Prevention? Maybe – with ALL deliveries, mind that shoulder – use your index finger to gently rotate it “towards the baby’s nose”
Prevention – liberal use of C/S
Shoulder dystocia Do’s and Don’ts
Do NOT “pull” on head. “Support it only, keeping neck straight.”
Get HELP
Be CALM (yup, you MUST)
“McRoberts” position of mother
Maneuvers – main focus is on the “oblique”
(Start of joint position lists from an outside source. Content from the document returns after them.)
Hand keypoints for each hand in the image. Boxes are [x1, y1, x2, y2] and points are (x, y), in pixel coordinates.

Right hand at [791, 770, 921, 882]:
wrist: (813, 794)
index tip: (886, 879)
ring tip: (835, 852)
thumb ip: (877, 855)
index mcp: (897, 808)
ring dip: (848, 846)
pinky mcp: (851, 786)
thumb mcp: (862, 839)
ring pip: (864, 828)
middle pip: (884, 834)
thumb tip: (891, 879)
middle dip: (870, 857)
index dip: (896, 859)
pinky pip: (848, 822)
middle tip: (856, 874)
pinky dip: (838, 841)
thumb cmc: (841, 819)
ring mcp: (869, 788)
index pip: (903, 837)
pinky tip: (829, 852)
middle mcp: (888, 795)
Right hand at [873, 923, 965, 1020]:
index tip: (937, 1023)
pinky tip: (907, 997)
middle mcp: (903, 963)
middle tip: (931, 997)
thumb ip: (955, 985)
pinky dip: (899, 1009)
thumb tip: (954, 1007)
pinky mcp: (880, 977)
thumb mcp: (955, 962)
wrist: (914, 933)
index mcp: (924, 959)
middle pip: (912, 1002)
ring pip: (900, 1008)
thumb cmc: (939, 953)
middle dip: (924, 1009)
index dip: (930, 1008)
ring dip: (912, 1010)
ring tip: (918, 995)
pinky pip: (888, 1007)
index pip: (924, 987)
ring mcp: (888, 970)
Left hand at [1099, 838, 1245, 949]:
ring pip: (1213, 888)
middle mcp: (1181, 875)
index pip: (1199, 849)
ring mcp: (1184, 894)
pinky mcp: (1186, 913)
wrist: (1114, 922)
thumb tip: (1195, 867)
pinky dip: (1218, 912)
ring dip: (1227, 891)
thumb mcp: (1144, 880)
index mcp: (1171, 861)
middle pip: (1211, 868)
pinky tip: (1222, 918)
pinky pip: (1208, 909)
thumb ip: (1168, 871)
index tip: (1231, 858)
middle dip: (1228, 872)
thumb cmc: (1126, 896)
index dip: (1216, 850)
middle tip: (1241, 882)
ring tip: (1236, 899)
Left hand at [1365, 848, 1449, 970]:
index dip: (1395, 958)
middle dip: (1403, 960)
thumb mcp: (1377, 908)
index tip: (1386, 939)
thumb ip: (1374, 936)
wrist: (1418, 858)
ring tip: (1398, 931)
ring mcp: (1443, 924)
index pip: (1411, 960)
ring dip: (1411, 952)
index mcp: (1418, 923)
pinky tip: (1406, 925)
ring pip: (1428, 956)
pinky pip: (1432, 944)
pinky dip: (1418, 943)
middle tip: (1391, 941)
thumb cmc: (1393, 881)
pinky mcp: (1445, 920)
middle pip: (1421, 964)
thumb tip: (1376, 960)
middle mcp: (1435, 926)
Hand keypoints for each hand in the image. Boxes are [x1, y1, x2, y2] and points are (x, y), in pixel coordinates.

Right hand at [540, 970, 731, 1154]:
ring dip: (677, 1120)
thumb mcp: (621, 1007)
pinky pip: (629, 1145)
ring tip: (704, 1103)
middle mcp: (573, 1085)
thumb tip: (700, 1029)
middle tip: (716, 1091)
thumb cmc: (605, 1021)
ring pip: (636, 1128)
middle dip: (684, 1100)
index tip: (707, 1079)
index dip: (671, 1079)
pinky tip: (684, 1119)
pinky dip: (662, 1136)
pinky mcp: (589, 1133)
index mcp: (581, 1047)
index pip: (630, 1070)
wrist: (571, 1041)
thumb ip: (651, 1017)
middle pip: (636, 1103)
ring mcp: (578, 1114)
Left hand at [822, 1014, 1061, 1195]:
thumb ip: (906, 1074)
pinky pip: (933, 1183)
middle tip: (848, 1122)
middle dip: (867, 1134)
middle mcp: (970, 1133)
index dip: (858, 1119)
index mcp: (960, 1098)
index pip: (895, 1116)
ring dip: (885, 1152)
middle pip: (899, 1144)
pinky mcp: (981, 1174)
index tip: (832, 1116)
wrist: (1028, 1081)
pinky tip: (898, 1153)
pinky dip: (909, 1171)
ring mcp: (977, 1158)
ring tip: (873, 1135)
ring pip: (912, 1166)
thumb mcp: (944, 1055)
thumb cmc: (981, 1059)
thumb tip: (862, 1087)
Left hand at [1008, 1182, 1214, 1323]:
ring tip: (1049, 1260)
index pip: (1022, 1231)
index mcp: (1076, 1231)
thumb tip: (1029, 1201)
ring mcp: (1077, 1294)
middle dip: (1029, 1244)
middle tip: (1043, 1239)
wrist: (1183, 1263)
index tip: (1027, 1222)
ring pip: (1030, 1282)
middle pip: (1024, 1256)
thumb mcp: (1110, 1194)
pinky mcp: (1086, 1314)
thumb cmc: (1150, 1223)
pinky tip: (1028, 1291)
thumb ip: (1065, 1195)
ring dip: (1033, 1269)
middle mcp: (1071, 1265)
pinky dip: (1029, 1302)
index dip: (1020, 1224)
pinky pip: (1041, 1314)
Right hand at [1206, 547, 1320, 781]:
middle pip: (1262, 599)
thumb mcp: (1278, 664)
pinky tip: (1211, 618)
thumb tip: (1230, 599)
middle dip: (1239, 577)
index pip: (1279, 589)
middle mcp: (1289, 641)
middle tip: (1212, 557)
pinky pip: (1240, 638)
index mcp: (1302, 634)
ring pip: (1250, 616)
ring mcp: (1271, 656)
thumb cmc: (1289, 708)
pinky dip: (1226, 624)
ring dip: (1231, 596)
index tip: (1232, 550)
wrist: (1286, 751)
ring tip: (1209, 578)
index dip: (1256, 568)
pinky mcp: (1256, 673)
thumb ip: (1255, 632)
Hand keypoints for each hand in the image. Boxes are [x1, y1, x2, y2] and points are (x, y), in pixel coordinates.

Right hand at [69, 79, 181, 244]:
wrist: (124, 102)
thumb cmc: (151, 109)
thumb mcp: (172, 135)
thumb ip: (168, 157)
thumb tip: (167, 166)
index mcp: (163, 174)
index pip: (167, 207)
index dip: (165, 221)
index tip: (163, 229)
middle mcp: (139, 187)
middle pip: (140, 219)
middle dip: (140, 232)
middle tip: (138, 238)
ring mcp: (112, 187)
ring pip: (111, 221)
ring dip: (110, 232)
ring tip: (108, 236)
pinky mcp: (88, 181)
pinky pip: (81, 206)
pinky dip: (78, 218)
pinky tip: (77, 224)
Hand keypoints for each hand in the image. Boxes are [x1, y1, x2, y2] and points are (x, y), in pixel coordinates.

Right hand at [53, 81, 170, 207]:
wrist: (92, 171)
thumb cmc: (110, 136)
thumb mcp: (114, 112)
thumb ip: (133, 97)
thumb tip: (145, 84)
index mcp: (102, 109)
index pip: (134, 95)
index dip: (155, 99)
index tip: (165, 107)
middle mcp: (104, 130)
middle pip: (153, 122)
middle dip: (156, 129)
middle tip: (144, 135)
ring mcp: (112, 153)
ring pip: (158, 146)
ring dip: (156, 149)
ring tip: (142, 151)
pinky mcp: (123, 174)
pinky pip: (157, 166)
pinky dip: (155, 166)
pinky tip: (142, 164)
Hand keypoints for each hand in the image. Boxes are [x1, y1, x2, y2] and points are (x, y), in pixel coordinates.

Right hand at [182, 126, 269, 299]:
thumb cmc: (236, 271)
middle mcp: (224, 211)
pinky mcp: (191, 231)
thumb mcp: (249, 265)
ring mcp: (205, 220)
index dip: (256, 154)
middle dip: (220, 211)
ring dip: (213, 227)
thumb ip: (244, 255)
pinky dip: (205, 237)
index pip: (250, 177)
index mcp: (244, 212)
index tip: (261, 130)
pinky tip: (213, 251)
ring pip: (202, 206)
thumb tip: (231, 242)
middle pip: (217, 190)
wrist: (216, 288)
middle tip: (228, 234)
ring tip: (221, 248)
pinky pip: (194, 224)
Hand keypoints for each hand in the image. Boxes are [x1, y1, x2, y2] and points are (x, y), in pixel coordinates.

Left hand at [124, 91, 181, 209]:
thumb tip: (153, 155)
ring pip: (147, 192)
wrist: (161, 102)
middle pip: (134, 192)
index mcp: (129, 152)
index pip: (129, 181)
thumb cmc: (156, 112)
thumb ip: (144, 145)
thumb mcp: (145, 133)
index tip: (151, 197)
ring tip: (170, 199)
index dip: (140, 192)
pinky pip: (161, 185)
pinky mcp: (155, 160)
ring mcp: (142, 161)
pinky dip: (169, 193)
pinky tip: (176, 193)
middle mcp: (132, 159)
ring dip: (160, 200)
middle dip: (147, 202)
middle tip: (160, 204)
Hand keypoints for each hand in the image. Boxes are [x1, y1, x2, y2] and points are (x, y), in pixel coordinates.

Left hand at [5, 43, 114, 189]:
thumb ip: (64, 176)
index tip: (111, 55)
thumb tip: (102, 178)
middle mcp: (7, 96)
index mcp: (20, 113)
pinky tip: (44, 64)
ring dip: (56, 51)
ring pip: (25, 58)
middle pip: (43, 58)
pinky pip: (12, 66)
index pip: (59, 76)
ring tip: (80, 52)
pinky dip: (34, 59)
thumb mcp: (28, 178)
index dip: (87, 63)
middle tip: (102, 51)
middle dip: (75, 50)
Cesarean – Historical points
NO NO NO – Julius Caesar was not born this way – his mother was alive after his birth….. 95++% maternal mortality until: Proper closure – of UTERUS c.1900 Antibiotics c.1930’s Blood transfusions c.1940’s-1950’s Excellent anesthesia c.1980
Cesarean - Indications
Dystocia Fetal status = “non-reassuring” Breech/other malpresentation Hemorrhage Prior C/S
TYPES OF CESAREAN
LTCS = Low Transverse C/S
LTCS = MOST COMMON
Low Vertical - prematurity
Classical – placenta previa
Another type = “extraperitoneal” –in cases of infection (RARELY used)
Another type = “peri-mortem” = classical incision w/o closure – typically done in ER
“J” incision – if LTCS is extended up on one side
“ELECTIVE PRIMARY” C/S
CDMR = cesarean delivery on maternal request
ACOG President’s inaugural editorial in early 2000’s
Not “wrong” for pt to decide on this, but it IS wrong for (YOU) to proceed w/o informed consent!!!!!!!
LOS may actually be about the same
Cost may actually be about the same
Higher rate of NICU admissions are from days before we had the “39 week rule”
If your patient wants this, advise a separate “consent appointment” and be sure FOC is present!
VBAC/TOLAC
LOTS of conflicting data VBAC or C/S = both have risk Risk of VBAC ↑ with # of prior C/S: 1 = “OK” 2 = borderline 3 = call YOUR lawyer first
VBAC = Vag Birth After Cesarean TOLAC = Trial of Labor After Cesarean
statistics/ findings
Maternal Risk of death
- 2.8 per 10,000 with trial of scar
- 2.4 per 10,000 for elective CS
No maternal death ever attributed to scar rupture
Scar rupture
- Much confusion in the literature over the definition
- Rate of asymptomatic scar rupture the same whether VBAC or elect CS
- Overall rate approx. 0.5% or 1:200
- Was 0.35% in the largest combined contemporary study
Hysterectomy
- Additional risk from trial of scar is 3.4 per 10,000
- Requires 2941 elective CS to prevent one hysterectomy
A pregnant woman with acute chest pain
should have an immediate CT angiogram
Pulmonary embolism
Include in the above: Postpartum x 6 weeks
A patient with preeclampsia and shortness of breath
should have a chest X-ray immediately
Pulmonary edema
(Did YOU think of a Central Line?)
A hospitalized patient with preeclampsia and a systolic blood pressure of 160 or a diastolic pressure of 110
should receive an IV antihypertensive within 15 minutes
BP can rise rapidly → STROKE
acute, massive postpartum hemorrhage- what do we NOT do
Angiographic embolization should not be used
Bleeding is too fast!!
DO NOT GET BEHIND WITH PPH!
Any woman with cardiac disease
gets a maternal–fetal medicine consult
Pregnancy has 50% ↑ in maternal blood vol.
Strain on abnormal heart
CHF, etc
Do the MFM consult @ 8 weeks, not 38
If more than one dose of medication is needed to treat uterine atony,
go to the patient’s bedside until the atony has resolved
BE THERE FOR YOUR PATIENT
PPH = more rapid than you can possibly believe
Never treat “postpartum hemorrhage” without simultaneously
pursuing an actual clinical diagnosis
There is a DIFFERENTIAL DIAGNOSIS
May be TWO (or more) at one time
A postpartum patient who is bleeding or who recently has stopped bleeding and is oliguric
should not receive diuretics
Oliguria is due to HYPOVOLEMIA
YOUR diuretic will make it worse!!
Any woman with placenta previa and even one previous Cesarean
should be delivered in a tertiary care hospital
Abnormal implantation of placenta!
200 Units of blood!
Do YOU want to be the surgeon?
Every labor and delivery unit should have a
recently updated massive transfusion protocol
Our trauma colleagues are a vast reservoir of experience with massive blood loss
Be sure YOUR L&D unit has the protocol for your hospital!